Now, in an attempt to field a barrage of calls to her office, Rundle has opened a hotline to discuss her conduct in the Rainey case. Callers can dial 305-547-3300. Here are the details:
Rundle's spokesperson, Ed Griffith, didn't respond to a message from New Times about the hotline. But it's a fair bet that a flood of angry calls from around the nation necessitated the move.

The details of Rainey's death, which occurred in June 2012, are painful to read. For four years, Herald investigative reporter Julie K. Brown spoke to employees and inmates at Dade Correctional Institution who said Rainey was heard screaming to be let out of the shower and kicking the stall door. Those witnesses said Rainey's body was covered in burns when it was pulled from the tiny shower stall. A makeshift hose had been run from the utility closet to the shower, and tests conducted after Rainey's death showed that, if the guards cranked up the water heater, the stream ran at 180 degrees, which is hot enough to steep tea or cook noodles.

But Rundle's report instead leaned heavily on the medical examiner's autopsy report, which claimed Rainey's body did not have burns on it when it was pulled from the shower. Instead, medical examiner Dr. Emma Lew claimed the skin-peeling effect seen on Rainey's body was not due to burns from being boiled and/or steamed alive but instead natural body decomposition (though he had been dead only a few hours at that point).

The medical examiner's report was kept hidden for years until a copy was leaked to the public. After the leak, the executive director of the Florida American Civil Liberties Union said the report showed that an independent, federal investigation was necessary to determine whether Rainey was tortured.

A therapist who formerly worked at the jail, Harriet Krzykowski, told both the Herald and the New Yorker magazine that she believes evidence was tampered with to protect the guards. But Rundle's office did not interview Krzykowski during its four-year probe and claimed statements from the prison nurses and inmates were not reliable and could not be trusted.

Now that Rundle has opened a hotline, here are a few questions we'd like to have answered about the case:

1. Why haven't Rainey's autopsy photographs been released?
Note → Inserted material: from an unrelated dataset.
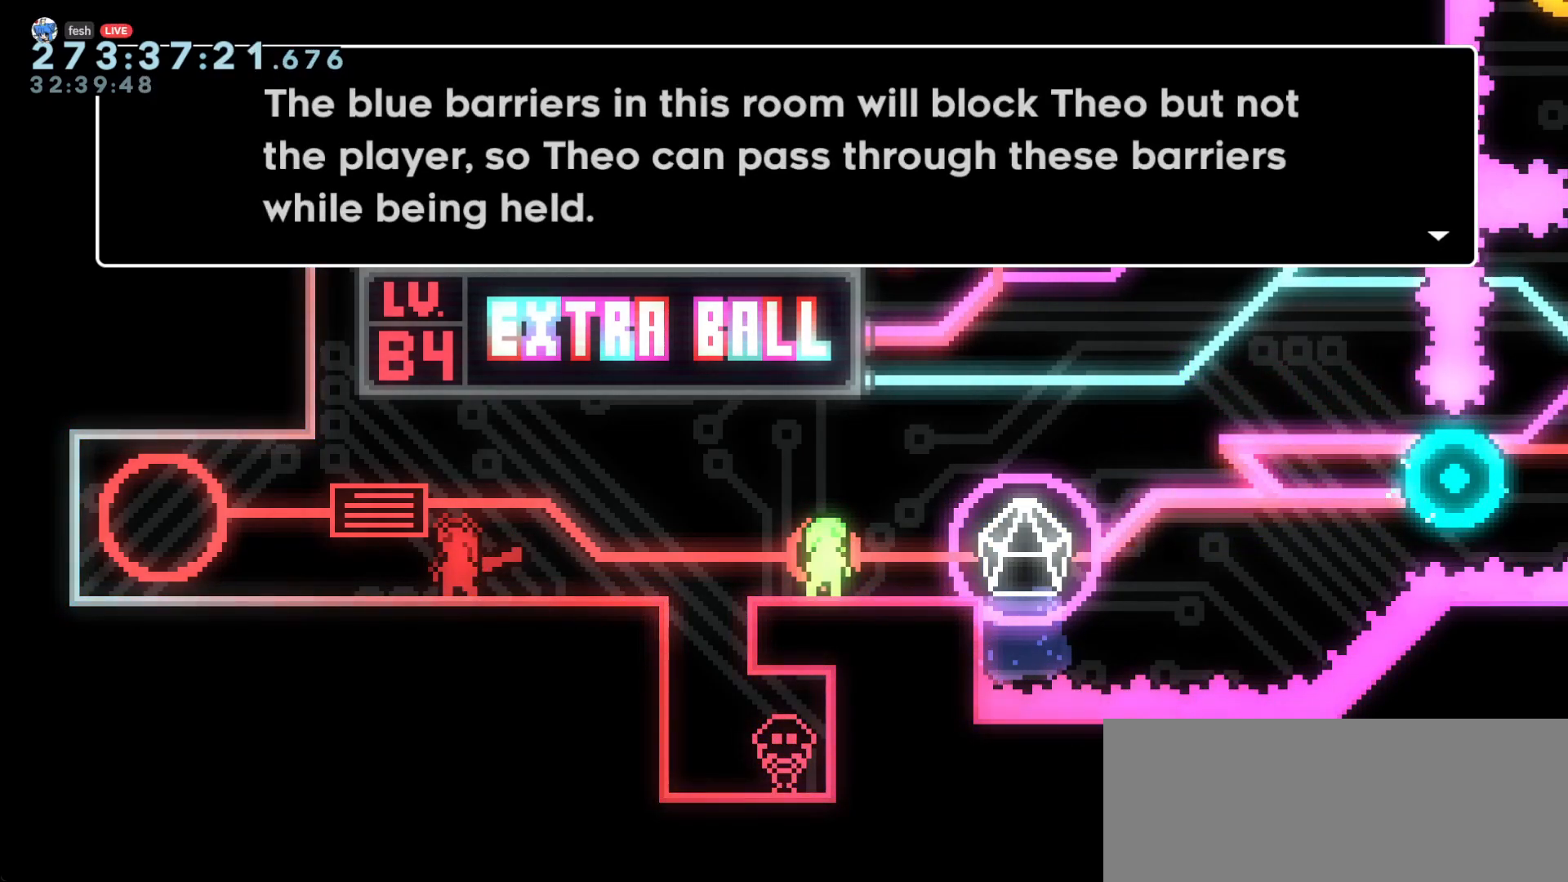
{"keys": [], "events": []}
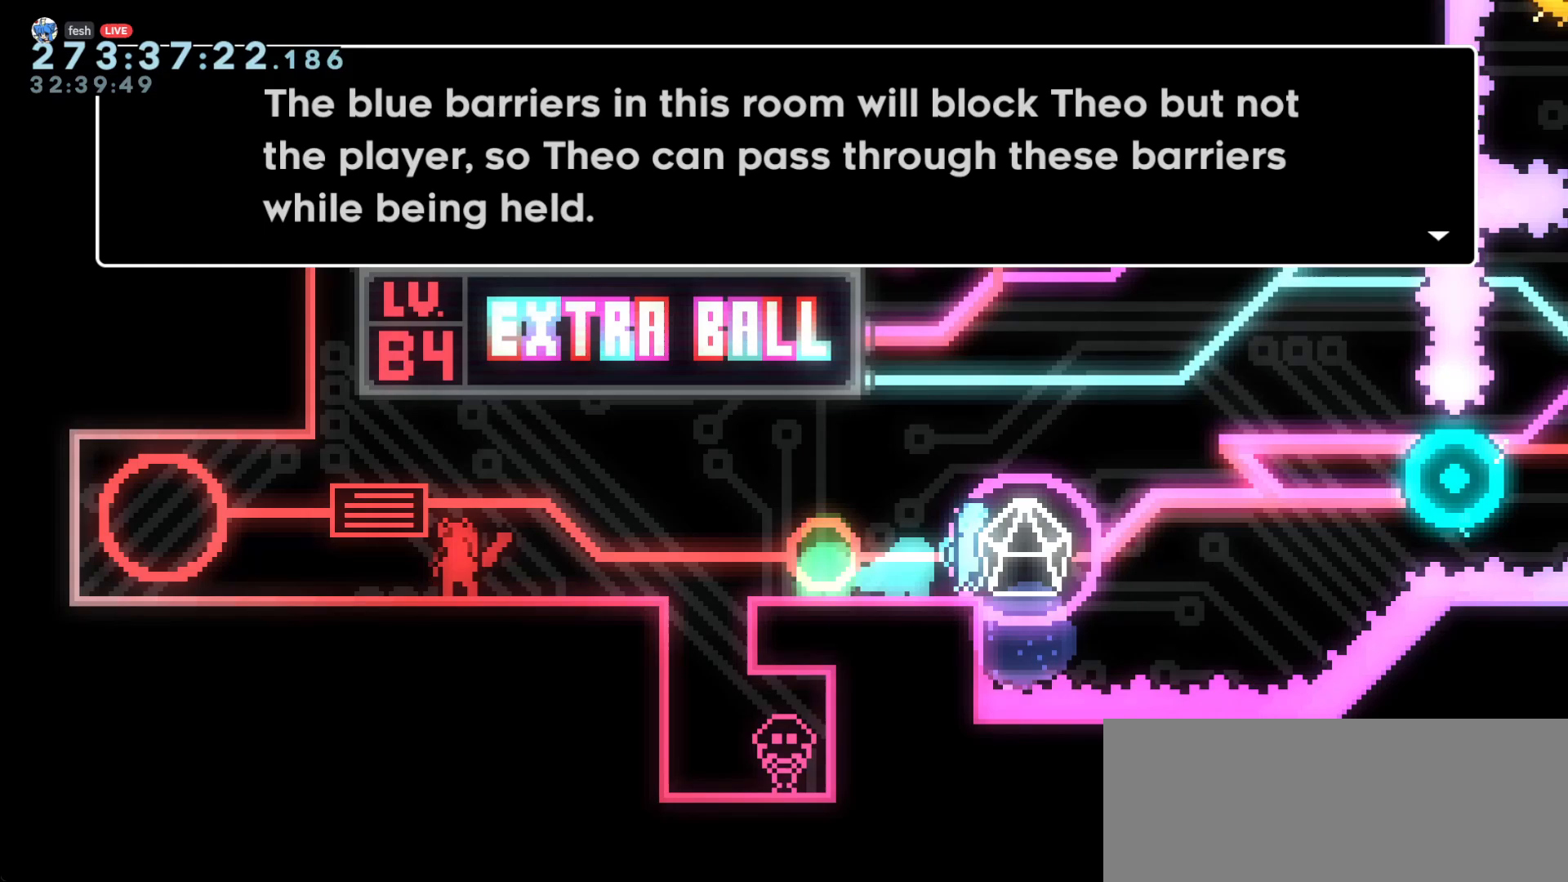
{"keys": [], "events": []}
Are the photographs consistent with the official medical examiner's report?

2. How long, typically, does it take for a body to develop "skin slippage" on its own, under average circumstances?

3. Why did it take four years to complete this investigation?

4. At least one former prison employee has said on the record, multiple times, that she believes evidence was tampered with to shield the prison guards involved. Do you believe any tampering occurred?

5. Why did nurses who examined Rainey's body say it was covered in burns? Why did Rainey's official autopsy report say his body did not have burns?

6. Why hasn't your office charged a police officer or prison guard for an on-duty killing in your 24 years in office?

7. If this crime had been carried out by civilians, and not state employees, in a private home, would your office have filed charges?